• _Task directions_:
Rewrite the part of the comment thread between "David Montgomery says" and "should work now.", inclusive, changing "blog" to "website".

---------- Selected extract ----------

David Montgomery says
Thanks Andy! I don’t actually understand how my blog works sometimes, I thought I had told it to allow anonymous comments but I probably forgot to save the settings. It should work now.
David Chen says
Hi Jon, I have the following set of data:
Year Value 1 Value 2
1980 1,234 1,416
1981 1,358 1,661
1982 1,376 1,958
1983 1,510 2,351
1984 1,778 2,024
1985 2,493 2,330
1986 3,302 2,384
1987 3,871 2,363
1988 3,944 2,339
1989 4,226 2,641
1990 4,066 2,903
1991 4,039 3,665
1992 4,120 3,839
1993 4,490 4,439
1994 4,798 4,535
1995 4,826 5,617
1996 4,916 5,817
1997 4,969 6,601
1998 5,232 7,827
1999 5,256 7,411
2000 5,566 7,746
2001 5,795 8,182
2002 6,937 8,512
2003 8,062 7,390
2004 8,145 6,188
2005 9,142 6,874
2006 9,558 7,528
2007 9,318 8,161
2008 8,984 8,731
There are only 3 intersecting points in years 1985, 1995, and 2003. I follow your method above but my area chart doesn’t fit between my line charts? I wish I can show you the distorted graph that I produce. Any help would be greatly appreciated. Thanks
Manuel says
Can you please update the drop.io link? it is not working.

---------- The data ----------

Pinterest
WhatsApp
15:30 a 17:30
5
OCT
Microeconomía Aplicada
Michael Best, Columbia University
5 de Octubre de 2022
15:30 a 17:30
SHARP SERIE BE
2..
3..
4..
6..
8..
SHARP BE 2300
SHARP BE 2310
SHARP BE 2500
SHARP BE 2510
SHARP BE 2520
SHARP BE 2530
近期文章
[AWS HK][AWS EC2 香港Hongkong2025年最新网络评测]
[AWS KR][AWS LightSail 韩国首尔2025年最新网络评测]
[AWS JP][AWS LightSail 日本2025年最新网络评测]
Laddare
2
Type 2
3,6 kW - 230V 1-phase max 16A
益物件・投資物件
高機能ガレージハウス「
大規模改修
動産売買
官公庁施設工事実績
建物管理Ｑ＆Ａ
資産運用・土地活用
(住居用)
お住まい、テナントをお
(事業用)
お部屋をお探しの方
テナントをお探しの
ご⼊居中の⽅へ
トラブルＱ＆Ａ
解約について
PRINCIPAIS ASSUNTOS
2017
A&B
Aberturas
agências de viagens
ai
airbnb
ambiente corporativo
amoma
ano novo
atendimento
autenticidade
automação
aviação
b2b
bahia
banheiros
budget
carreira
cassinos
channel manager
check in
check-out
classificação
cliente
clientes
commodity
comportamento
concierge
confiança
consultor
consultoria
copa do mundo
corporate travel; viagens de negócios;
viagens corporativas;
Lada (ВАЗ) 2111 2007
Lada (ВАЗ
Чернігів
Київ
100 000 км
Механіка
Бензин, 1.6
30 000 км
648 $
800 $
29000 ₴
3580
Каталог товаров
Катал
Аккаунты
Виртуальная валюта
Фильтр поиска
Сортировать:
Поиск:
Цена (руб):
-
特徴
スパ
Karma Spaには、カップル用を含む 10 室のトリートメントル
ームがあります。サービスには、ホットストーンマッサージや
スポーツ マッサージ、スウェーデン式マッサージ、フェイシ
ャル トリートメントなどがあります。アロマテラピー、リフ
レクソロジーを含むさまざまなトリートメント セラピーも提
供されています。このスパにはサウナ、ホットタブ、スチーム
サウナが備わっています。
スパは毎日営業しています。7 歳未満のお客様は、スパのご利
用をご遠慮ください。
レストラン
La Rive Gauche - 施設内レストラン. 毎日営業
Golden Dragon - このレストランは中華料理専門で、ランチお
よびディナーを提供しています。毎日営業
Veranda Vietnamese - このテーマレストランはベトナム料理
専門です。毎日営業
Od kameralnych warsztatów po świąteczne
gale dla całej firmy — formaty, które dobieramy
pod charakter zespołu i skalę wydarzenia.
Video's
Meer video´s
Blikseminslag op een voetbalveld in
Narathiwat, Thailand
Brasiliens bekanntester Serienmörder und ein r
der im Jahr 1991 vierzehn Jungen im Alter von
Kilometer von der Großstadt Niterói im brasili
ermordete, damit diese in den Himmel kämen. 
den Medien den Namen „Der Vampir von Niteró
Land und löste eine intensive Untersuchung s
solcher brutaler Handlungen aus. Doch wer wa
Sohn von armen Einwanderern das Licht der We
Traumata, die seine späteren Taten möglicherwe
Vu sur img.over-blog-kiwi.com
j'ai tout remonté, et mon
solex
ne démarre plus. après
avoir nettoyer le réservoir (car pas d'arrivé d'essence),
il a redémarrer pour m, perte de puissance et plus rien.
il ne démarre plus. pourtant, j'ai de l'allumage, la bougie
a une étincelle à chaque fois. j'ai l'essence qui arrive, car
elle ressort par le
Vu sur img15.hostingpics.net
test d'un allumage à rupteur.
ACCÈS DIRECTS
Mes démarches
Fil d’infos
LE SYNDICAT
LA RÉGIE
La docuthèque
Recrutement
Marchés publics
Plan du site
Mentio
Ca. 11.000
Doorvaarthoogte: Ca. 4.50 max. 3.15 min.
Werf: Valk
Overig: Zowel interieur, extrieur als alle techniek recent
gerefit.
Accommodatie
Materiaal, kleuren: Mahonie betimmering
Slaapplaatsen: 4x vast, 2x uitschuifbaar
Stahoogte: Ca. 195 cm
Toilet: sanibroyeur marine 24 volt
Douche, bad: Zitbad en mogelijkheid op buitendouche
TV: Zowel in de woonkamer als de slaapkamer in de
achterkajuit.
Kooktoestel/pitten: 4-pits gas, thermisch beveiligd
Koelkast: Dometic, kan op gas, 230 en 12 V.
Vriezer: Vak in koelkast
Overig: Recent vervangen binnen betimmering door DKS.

----------

• _Expected answer_:
David Montgomery says
Thanks Andy! I don’t actually understand how my website works sometimes, I thought I had told it to allow anonymous comments but I probably forgot to save the settings. It should work now.